Paul Levy, former CEO of Beth Israel Deaconess Medical Center in Boston, warned in a blog post that payment reforms alone are not going to fix Medicare, as many have been persuaded to believe.

Mr. Levy penned the entry on his blog "Not Running a Hospital" in response to an op-ed in the New York Times by Ezekiel J. Emanuel, MD, soon-to-be vice provost and professor of medical ethics and health policy at the University of Pennsylvania, and Jeffrey B. Liebman, a professor of public policy at Harvard, both White House advisors on healthcare reform, which calls for doing away with fee-for-service payments in favor or bundled or capitated reforms. The op-ed argues that reforming payment is the best way to change the behavior of providers, who hold the key to reducing unnecessary medical spending.

Mr. Levy counters that many payment reforms being pursued by CMS are flawed. For example, he says:


"The ACO framework prescribed by Congress is inherently flawed because Congress could not and will not limit patient choice.  An ACO cannot manage patient care if there is a PPO structure in place, allowing patients to shift care not a non-ACO provider at will. Meanwhile, the ACO framework also has risks of market concentration that are drawing the attention of federal antitrust regulators."

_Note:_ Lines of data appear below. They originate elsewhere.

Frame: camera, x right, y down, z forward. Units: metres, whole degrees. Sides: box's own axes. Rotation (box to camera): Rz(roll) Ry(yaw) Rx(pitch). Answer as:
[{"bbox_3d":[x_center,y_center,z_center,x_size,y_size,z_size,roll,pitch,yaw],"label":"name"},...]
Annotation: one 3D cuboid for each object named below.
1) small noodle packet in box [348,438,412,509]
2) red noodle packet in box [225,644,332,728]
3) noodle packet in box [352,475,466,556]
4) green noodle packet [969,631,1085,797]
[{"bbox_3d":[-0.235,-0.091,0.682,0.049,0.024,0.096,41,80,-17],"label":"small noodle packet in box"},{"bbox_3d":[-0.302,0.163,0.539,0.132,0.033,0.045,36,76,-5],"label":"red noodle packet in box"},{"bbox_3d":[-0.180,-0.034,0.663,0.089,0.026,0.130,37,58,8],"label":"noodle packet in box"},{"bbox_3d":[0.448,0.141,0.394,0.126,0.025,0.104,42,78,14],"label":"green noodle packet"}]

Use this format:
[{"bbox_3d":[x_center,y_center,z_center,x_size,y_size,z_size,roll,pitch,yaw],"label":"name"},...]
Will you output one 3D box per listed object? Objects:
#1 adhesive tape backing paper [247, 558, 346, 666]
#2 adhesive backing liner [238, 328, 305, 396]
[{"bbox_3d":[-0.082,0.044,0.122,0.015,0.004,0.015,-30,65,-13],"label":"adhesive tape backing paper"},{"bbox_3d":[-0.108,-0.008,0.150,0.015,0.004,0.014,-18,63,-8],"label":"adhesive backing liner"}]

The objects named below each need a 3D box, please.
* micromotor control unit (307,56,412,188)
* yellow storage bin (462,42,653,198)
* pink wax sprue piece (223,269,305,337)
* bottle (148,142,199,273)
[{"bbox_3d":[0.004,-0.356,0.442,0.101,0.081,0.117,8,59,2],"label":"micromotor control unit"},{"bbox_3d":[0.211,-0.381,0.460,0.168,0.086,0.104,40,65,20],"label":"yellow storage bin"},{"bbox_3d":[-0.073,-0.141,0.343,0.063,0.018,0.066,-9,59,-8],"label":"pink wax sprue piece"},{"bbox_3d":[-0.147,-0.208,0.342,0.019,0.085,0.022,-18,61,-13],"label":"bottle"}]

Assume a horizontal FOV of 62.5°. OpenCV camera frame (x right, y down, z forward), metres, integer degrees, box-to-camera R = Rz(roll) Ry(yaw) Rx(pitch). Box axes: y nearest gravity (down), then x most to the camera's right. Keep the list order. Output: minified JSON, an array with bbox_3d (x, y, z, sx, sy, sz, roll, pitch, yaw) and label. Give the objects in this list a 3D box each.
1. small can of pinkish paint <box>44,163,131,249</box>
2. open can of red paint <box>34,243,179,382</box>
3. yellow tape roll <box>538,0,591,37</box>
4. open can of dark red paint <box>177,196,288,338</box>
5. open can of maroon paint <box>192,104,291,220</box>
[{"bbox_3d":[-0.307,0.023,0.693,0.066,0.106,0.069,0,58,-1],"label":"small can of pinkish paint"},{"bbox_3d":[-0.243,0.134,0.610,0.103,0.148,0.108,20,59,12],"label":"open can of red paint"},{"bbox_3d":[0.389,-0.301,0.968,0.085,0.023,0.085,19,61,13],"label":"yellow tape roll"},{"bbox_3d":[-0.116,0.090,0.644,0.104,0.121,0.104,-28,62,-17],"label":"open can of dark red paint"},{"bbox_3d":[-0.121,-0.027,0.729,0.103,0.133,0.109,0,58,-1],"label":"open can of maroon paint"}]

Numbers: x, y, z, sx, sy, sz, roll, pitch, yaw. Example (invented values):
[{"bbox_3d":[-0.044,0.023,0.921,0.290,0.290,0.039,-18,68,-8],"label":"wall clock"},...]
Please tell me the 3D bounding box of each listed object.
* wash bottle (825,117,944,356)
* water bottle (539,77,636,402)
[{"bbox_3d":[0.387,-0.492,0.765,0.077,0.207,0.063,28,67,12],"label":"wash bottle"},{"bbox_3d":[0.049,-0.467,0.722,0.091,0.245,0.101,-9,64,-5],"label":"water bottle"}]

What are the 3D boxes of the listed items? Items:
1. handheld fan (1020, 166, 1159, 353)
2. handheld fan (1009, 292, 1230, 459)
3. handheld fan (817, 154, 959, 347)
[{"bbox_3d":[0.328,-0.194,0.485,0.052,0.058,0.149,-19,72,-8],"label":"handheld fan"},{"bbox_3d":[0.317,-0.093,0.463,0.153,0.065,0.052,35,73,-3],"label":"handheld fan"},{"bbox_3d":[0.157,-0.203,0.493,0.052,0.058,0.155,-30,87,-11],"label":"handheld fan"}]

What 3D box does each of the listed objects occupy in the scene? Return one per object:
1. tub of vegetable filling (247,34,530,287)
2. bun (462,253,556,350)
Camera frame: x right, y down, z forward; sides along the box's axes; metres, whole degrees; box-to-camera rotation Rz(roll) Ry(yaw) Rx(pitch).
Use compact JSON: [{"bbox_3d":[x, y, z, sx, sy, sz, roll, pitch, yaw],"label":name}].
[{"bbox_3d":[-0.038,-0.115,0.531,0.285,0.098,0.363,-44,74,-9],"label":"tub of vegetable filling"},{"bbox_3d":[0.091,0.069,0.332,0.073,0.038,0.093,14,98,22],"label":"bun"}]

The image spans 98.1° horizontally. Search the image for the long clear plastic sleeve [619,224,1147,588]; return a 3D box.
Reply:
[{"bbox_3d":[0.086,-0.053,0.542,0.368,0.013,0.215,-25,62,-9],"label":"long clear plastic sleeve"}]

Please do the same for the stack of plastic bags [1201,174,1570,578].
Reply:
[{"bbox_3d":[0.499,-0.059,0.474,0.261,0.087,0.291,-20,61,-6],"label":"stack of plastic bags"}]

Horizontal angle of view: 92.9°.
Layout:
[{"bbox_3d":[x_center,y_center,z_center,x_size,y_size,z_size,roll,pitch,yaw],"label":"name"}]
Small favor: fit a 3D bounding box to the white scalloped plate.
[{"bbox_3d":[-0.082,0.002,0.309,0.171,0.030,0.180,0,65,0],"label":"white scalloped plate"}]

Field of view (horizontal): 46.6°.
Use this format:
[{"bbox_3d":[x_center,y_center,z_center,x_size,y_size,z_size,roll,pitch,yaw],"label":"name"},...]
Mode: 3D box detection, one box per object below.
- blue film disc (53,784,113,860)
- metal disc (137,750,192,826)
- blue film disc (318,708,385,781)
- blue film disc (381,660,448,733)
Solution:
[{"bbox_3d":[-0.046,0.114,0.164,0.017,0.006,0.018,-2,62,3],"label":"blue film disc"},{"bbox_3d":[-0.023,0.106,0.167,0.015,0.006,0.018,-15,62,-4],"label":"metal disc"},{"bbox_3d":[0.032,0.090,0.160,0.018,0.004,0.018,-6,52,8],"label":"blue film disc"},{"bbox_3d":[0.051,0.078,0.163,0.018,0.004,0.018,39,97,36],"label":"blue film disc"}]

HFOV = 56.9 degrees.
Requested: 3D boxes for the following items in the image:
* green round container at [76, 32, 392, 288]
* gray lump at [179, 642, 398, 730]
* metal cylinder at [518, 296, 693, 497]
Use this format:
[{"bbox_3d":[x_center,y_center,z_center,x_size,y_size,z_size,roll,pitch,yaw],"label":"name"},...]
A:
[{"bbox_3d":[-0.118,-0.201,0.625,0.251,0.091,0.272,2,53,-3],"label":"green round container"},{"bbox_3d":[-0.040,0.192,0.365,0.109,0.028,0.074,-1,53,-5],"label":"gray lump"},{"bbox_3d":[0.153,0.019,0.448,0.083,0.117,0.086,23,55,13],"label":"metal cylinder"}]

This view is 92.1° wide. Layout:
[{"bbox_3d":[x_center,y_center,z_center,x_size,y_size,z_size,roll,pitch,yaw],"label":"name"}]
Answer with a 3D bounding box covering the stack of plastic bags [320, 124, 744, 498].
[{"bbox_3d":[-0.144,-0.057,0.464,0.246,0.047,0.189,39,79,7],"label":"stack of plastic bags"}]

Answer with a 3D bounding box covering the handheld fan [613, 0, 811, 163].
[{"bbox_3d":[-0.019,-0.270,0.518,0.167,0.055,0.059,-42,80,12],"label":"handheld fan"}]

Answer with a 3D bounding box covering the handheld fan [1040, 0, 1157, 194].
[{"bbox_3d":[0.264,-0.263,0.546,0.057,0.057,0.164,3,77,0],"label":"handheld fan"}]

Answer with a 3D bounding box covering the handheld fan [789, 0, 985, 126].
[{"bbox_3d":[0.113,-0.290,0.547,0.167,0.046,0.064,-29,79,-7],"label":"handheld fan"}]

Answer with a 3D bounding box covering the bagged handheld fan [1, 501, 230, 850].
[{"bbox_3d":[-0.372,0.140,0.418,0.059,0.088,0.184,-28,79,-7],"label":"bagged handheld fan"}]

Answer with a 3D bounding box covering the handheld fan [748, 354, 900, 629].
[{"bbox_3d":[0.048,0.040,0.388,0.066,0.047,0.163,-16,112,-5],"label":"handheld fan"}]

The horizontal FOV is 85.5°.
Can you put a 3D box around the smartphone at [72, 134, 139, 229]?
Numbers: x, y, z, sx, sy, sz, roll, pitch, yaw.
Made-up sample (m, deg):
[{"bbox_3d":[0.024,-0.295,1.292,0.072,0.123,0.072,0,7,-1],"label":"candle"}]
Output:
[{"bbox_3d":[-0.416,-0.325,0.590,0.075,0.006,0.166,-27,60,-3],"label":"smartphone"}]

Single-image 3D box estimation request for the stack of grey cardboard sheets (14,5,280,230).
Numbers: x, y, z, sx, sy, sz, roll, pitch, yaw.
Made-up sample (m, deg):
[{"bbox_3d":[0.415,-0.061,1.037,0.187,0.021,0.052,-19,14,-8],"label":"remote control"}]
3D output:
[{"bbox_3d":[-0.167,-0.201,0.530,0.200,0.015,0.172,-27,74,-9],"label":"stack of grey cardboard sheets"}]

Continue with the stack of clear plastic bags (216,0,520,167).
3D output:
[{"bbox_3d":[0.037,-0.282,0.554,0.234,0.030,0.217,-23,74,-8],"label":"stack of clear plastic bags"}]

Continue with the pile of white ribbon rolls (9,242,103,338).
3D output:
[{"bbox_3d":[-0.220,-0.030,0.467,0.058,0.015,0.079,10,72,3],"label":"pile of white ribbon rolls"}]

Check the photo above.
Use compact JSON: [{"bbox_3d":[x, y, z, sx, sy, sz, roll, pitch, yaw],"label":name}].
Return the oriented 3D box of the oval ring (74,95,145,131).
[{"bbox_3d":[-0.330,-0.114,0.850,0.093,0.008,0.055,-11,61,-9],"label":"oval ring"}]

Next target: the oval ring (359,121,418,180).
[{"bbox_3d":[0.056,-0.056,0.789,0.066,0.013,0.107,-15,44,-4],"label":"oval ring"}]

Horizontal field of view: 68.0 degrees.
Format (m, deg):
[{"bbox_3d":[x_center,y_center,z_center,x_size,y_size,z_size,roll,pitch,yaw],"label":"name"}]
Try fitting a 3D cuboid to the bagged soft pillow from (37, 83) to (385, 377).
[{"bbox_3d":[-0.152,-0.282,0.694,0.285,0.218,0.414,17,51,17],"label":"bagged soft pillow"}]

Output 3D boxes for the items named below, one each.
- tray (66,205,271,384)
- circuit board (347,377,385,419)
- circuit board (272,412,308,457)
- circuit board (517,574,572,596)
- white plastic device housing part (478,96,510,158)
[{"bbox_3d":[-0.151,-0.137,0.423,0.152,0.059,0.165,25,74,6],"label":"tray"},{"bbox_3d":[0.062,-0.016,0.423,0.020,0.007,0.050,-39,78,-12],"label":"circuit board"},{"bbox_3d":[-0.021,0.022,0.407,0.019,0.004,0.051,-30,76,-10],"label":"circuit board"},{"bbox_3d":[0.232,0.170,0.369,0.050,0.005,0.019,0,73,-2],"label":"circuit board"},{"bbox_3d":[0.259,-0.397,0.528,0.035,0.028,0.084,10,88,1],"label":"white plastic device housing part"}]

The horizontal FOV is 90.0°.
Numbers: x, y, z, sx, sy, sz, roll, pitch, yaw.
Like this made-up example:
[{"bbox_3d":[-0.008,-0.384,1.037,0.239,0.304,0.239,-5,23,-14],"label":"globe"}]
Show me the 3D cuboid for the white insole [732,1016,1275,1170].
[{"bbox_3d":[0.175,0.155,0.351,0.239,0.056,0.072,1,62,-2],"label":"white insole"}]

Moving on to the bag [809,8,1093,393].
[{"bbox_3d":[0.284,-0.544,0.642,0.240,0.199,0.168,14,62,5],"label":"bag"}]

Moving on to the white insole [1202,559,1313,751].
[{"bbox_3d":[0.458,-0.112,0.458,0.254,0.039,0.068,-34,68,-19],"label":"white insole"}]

He views this focus on payment reforms as troublesome because it takes away from other efforts to reduce costs that may be more impactful.

"How much damage is being done and how much time is being lost by our society by a religious belief in a payment scheme that has not been proven and that has many inherent difficulties?  As I have noted, not the least of the difficulties with capitation is in deciding the transfer payments among the different medical specialists."


Mr. Levy closes his entry by calling upon physicians and hospital administrators to take charge of lowering costs and improving care through patient-centered approaches, rather than relying on the government to dictate changes that may not be successful.